● **PAGE TEXT**
• • • • • • •

After five years of hard work on the part of Mercy's shareholder advocacy staff and members of the Interfaith Center on Corporate Responsibility (ICCR), Wyndham Hotels has become the latest in the travel industry to sign the ECPAT Code to end human trafficking.

In 2006, Sr. Valerie Heinonen, osu, director of shareholder advocacy for Mercy Investment Services, engaged Wyndham in a dialogue on behalf of the Sisters of Mercy. Mercy, along with other members of ICCR, filed a resolution on the issue of human trafficking in 2007 and withdrew it based on positive conversations with Wyndham.

Over the years, Wyndham has demonstrated an ongoing commitment to the human trafficking movement, becoming one of the first hotels to offer rooms to the Polaris Project, which rescues trafficking victims. As a subscriber to the Code, Wyndham will implement policies that condemn child trafficking and provide training to help its employees identify and report trafficking activities. Wyndham will also raise awareness among its business partners and customers by including information about the issue and the Code through its website and meetings, and by annually reporting on its progress.

Sr. Valerie said, "Wyndham has engaged with faith-based investors and ECPAT over the past five years and included repudiation of child sexual exploitation in its human rights policy since 2007. While some hotel companies with franchised properties have shied away from signing the Code believing it is too difficult to implement, Wyndham, with 7,000 franchised hotels, has shown that it is not only possible, but will be beneficial to the company." Wyndham joins Delta Airlines, Carlson (Radisson, Country Inns and Suites), Millennium Hotel St. Louis and Hilton Hotels (Hilton, Doubletree, Embassy Suites, Hampton Inn, Homewood Suites) who have previously signed the Code.

• • • • • • •

● **EXTRACTED INFORMATION**

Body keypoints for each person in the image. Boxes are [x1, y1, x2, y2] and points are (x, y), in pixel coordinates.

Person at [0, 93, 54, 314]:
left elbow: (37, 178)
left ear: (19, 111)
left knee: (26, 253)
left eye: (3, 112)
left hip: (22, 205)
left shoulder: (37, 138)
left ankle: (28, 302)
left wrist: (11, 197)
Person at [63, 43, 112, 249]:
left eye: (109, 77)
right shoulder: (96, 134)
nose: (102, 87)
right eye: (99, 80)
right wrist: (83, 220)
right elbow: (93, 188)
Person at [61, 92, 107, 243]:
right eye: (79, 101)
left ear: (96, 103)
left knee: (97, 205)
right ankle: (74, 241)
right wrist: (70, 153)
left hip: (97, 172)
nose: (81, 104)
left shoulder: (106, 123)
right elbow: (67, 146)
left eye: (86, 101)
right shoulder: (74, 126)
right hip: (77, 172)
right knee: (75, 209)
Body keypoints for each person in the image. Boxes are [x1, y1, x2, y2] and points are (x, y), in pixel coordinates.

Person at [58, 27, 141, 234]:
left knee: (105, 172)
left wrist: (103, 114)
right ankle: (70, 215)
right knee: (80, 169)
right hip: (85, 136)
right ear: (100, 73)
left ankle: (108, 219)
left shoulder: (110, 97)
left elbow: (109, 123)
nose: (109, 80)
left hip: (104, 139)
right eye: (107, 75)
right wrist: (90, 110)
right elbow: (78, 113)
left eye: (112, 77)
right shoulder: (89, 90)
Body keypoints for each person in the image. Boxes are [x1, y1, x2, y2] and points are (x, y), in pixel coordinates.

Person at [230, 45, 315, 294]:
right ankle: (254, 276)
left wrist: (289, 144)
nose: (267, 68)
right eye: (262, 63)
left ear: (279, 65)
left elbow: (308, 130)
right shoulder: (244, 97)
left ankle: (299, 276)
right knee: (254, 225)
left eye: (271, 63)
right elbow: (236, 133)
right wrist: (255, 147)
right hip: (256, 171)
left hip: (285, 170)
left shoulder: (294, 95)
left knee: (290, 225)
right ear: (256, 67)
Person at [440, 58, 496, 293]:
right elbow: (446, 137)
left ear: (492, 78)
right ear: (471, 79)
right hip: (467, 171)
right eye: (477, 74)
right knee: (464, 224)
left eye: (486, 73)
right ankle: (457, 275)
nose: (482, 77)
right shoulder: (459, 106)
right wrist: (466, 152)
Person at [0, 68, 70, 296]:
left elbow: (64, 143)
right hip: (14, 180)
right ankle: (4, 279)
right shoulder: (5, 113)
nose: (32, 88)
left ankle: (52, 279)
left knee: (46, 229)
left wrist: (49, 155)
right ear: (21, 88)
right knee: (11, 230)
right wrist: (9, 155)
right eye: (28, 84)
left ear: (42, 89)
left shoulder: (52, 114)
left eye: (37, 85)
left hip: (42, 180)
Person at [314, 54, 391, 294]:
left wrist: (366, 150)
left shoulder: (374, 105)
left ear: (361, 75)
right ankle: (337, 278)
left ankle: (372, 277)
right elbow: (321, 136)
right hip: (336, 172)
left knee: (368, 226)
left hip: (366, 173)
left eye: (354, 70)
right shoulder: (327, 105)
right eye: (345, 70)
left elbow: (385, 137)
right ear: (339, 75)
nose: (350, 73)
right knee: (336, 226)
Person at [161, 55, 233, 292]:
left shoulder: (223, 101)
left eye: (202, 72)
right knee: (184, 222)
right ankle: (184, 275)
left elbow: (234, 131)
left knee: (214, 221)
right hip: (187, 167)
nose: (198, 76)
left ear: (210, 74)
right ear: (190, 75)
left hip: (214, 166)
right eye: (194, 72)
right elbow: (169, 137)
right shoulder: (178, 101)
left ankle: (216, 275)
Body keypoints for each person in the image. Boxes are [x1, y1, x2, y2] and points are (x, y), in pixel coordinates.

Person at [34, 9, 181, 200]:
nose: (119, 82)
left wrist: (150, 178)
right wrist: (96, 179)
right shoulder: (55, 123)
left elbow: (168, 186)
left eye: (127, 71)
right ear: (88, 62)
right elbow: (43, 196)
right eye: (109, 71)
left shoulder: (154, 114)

• • • • • • •

● **PROMPT 1**
Output the passage about Wyndham and the ECPAT Code verbatim, starting at "In 2006, Sr." and ending at "conversations with Wyndham.".
● **PROMPT 2**
According to the passage about Wyndham and the ECPAT Code, which organization that rescues trafficking victims was Wyndham among the first hotels to offer rooms to?

● **EXERCISE OUTPUT 1**
In 2006, Sr. Valerie Heinonen, osu, director of shareholder advocacy for Mercy Investment Services, engaged Wyndham in a dialogue on behalf of the Sisters of Mercy. Mercy, along with other members of ICCR, filed a resolution on the issue of human trafficking in 2007 and withdrew it based on positive conversations with Wyndham.

● **EXERCISE OUTPUT 2**
The Polaris Project.